Autorin: Der Ausverkauf des Luberon findet schon seit fast zwei Jahrzehnten statt. Wie es hierzu kommen konnte und was letztlich dann aus den verkauften Gehöften oder Häusern wird, weiß Lebenskünstler und Bauer Dédé Devaux ganz genau.

 

O-Ton Dede2:02 j’ai une soeur

Sprecher: Ich habe eine Schwester. Und als anstand, das Erbe zu teilen, musste ich meinen Hof hier verkaufen. Ein englischer Banker der mit einer amerikanischen Erbin verheiratet ist, hat es gekauft.

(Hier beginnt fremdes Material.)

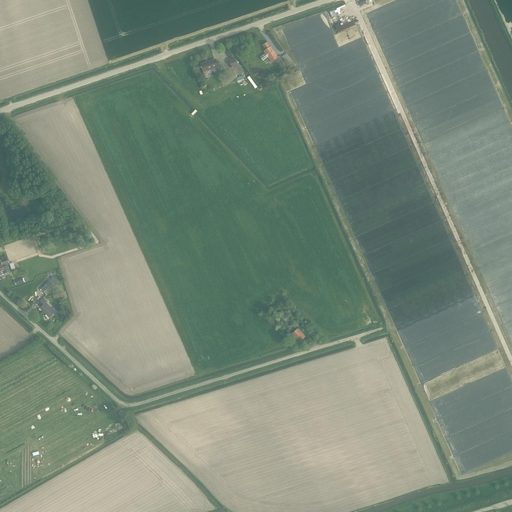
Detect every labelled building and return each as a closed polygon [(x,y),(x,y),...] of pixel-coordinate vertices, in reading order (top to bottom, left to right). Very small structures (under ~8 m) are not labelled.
[(263,45),(266,49),(264,51),(265,53),(260,57),(260,56),(263,60),(268,57),(271,62),(278,57),(271,46),(270,46),(267,42),(268,42),(267,41),(263,45)] [(291,68),(291,69),(295,66),(292,61),(286,54),(282,57),(291,68)] [(233,58),(229,59),(232,69),(233,68),(235,76),(242,74),(239,66),(240,66),(233,58)] [(214,59),(200,64),(204,75),(212,73),(211,70),(217,68),(218,70),(221,69),(219,63),(216,64),(214,59)] [(258,65),(251,69),(253,73),(261,70),(258,65)] [(237,80),(238,83),(245,81),(244,79),(244,78),(243,75),(236,78),(237,80)] [(1,266),(0,265),(0,274),(9,272),(7,265),(1,267),(1,266)] [(49,280),(41,289),(46,295),(55,286),(59,282),(53,276),(49,280)] [(45,302),(46,301),(43,298),(37,304),(40,307),(39,308),(49,318),(55,312),(45,302)] [(290,320),(294,317),(288,311),(281,318),(290,328),(294,325),(290,320)] [(298,337),(302,340),(306,337),(298,328),(292,334),(296,339),(298,337)]
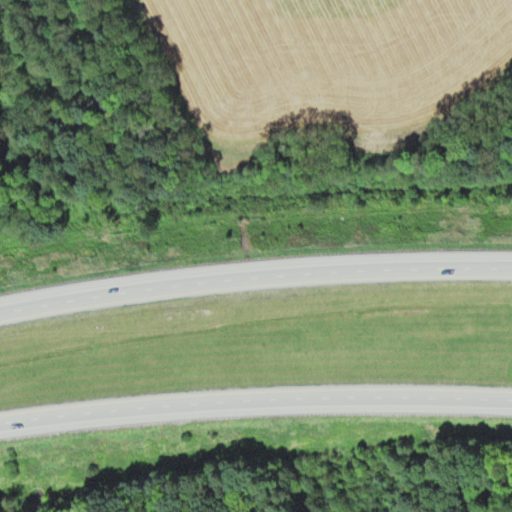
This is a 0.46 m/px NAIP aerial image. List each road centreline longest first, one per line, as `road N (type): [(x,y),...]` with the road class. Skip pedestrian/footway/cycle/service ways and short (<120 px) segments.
road 1 (motorway): [(511,272),(215,286),(0,319)]
road 2 (motorway): [(0,428),(203,408),(511,404)]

Autorin: Als erstes haben damals die neuen Besitzer von Dedes Elternhaus alle Oberleitungen, die ihnen den Blick auf das Schloss des Marquis de Sade in Lacoste versperrten, unterirdisch verlegen lassen, berichtet er weiter. Sie ließen das Haus aufwendig renovieren, jedes Zimmer mit antiken Kaminen ausstatten, einen Zypressenhain  anpflanzen.

 

O-Ton Dede 3:30

Sprecher: Elf Monate im Jahr steht das Haus nun leer, bleibt unbewohnt. Die Handwerker aus der Gegend haben mir erzählt, dass der neue Besitzer das Haus für etwa zwei Millionen Euro restaurieren ließ.  Hin und wieder kommen zwei seiner Angestellten. Damit alles parat ist, wenn  die Herrschaften selbst  anreisen. Überall hier gibt es inzwischen solche Zweit-, Dritt- oder Viertwohnsitze reicher Leute aus aller Herren Länder.  Die Bauern hier haben entweder ihre Landarbeit völlig aufgegeben, nachdem sie ihr Elternhaus an so jemanden verkauft haben. Oder aber sie wurden von den Neukäufern ihrer Häuser angestellt, um das umliegende Land in Ordnung zu halten.

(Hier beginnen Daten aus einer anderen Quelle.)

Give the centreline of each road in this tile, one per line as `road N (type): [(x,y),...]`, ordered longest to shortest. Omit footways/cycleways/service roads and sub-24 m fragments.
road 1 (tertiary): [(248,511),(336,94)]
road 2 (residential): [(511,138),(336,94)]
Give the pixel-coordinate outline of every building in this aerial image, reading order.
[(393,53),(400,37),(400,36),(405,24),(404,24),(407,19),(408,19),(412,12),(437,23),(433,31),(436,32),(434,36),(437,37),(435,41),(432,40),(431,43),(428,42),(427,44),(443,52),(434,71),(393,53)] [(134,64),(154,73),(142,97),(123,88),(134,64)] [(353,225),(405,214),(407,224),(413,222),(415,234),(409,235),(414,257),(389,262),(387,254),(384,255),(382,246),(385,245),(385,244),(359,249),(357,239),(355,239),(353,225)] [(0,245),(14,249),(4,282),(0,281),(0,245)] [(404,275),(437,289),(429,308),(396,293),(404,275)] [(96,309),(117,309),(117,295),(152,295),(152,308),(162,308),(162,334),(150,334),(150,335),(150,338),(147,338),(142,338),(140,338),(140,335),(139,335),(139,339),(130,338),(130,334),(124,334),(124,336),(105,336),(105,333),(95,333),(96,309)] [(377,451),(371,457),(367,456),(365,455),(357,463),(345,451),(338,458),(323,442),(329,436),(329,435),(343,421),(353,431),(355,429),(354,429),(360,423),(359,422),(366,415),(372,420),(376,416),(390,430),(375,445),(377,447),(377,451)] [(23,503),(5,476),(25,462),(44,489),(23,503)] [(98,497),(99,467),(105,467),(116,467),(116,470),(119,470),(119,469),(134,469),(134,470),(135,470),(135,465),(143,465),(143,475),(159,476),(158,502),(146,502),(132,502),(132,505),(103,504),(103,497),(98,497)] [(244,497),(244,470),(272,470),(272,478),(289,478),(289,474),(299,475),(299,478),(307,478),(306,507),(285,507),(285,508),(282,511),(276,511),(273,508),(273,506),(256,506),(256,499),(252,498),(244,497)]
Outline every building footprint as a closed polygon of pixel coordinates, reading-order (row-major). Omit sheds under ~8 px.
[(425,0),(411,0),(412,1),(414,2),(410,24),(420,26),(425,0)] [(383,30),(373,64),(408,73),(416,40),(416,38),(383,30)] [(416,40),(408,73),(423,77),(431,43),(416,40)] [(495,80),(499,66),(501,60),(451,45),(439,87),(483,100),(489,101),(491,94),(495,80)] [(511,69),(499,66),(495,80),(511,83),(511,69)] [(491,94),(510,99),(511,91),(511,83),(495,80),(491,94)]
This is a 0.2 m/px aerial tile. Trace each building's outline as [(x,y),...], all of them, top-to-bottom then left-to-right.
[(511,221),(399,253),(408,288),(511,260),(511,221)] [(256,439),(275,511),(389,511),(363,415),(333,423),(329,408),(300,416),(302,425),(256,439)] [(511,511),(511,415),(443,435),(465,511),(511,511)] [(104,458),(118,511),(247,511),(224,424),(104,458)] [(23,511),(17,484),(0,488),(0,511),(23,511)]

Autorin: Dass der Großteils eines Dorfes von einer Person aufgekauft wird, das ist auch im Luberon etwas Besonderes. Dass sich die Bewohner ängstigen, dass sie sich fragen, was wird aus all dem nach dem Tod ihres inzwischen 87jährigen Mäzens, ist nur allzu verständlich.  Werden die vielen Cardin-Häuser dann in den Besitz nur an Rendite orientierter Investoren übergehen? Gerüchte darüber,  die Witwe Brouer habe seinerzeit im Kaufvertrag festlegen lassen, dass nach Cardins Tod zumindest das Schloss einer großen Kulturstiftung übertragen werden soll, dem Institut de France, halten sich zwar. Doch Genevieve Recubert kann sie nach eigenen Recherchen nicht bestätigen:

O-Ton Recubert14:00 Institut de France? Non c’est pas

Sprecherin: Das ist nicht im Verkaufsvertrag festgehalten. Wir hatten Einblick in eine Kopie dieses Vertrages, und da steht nichts darüber drin

Autorin Inzwischen ist das Dorf erneut aufgewühlt. Denn seit Anfang September hat Cardin  die ersten seiner Angestellten wieder entlassen. Den Bäcker zum Beispiel oder einige Mitarbeiter seines  Café de Sade.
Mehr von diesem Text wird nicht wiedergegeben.